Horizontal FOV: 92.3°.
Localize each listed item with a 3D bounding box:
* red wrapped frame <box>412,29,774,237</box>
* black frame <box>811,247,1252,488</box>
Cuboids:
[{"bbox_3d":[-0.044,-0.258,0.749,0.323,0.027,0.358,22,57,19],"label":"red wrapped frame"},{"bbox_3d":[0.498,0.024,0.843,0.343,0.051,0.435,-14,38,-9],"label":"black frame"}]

· · · · · · ·

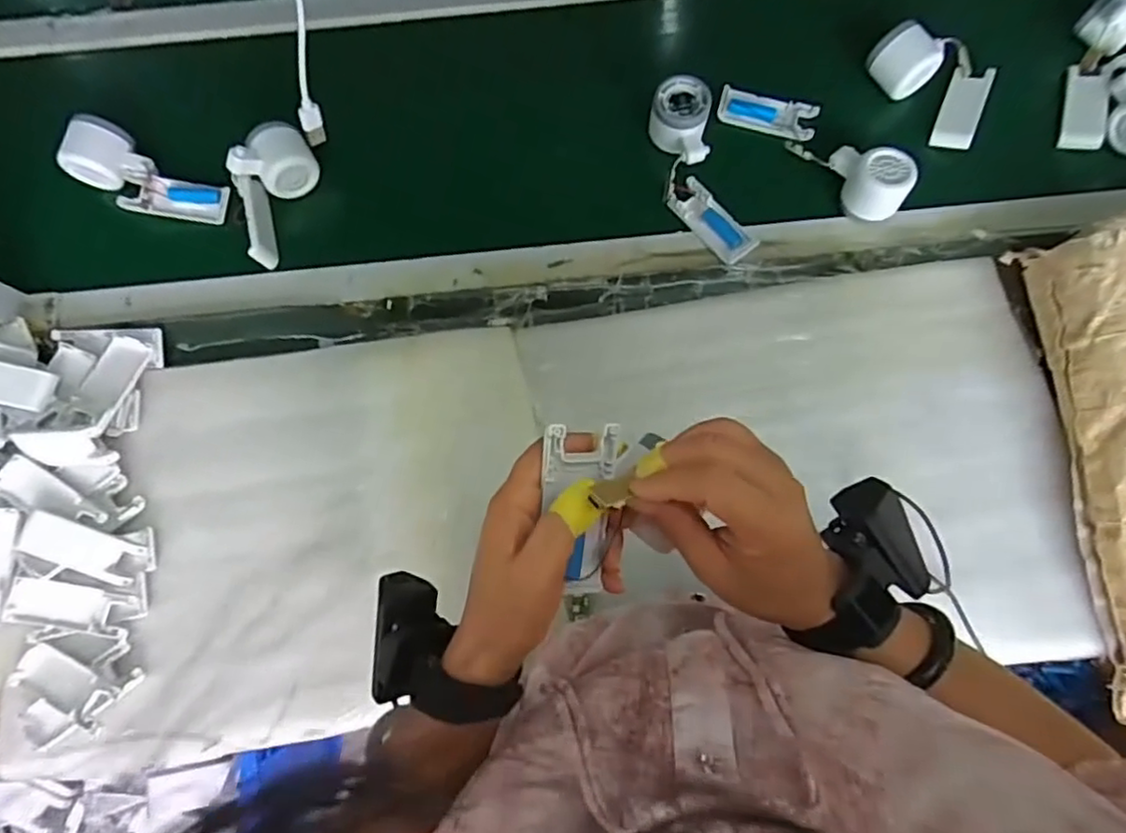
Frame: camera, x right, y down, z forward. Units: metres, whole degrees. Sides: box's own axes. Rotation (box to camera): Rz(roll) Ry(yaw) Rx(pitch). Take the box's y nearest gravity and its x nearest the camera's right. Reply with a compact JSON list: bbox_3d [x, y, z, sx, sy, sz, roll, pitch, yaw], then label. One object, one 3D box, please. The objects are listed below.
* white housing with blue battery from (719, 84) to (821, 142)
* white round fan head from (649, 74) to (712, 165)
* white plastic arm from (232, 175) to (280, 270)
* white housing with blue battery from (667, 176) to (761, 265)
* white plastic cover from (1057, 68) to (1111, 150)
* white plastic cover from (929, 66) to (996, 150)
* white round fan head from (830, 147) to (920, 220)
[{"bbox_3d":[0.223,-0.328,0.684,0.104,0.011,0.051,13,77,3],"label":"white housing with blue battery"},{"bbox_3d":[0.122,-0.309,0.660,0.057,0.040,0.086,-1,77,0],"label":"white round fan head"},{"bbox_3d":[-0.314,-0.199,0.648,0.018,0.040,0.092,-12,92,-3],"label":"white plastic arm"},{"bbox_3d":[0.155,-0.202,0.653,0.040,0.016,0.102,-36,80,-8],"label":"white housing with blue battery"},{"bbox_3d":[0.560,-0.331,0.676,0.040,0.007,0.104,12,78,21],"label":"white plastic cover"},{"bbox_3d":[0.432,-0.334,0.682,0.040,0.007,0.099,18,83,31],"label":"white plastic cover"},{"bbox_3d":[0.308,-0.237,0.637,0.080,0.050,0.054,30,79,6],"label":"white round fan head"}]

· · · · · · ·

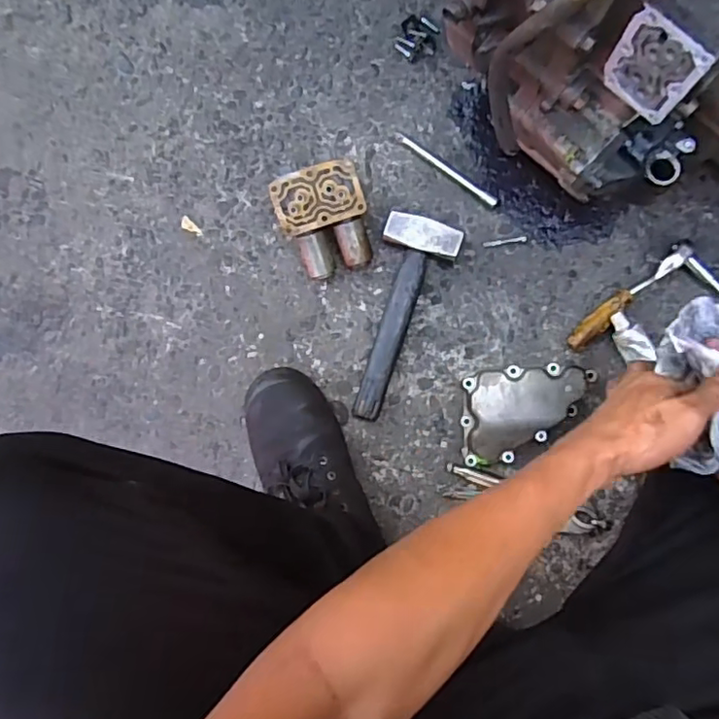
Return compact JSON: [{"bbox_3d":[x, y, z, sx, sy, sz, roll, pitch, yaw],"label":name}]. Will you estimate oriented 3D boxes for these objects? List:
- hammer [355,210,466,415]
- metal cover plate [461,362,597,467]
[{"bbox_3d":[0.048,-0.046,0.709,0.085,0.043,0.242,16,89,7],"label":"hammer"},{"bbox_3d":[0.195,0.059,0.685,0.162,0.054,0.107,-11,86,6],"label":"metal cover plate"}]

· · · · · · ·

Find and copy each line above that includes the string "roll".

Frame: camera, x right, y down, z forward. Units: metres, whole degrees. Sides: box's own axes. Rotation (box to camera): Rz(roll) Ry(yaw) Rx(pitch). Take the box's y nearest gravity and its x nearest the camera's right. Reply with a compact JSON list: bbox_3d [x, y, z, sx, sy, sz, roll, pitch, yaw], then label. One object, one 3D box, please. The objects are listed below.
Return compact JSON: [{"bbox_3d":[x, y, z, sx, sy, sz, roll, pitch, yaw],"label":name}]. Will you estimate oriented 3D boxes for these objects? List:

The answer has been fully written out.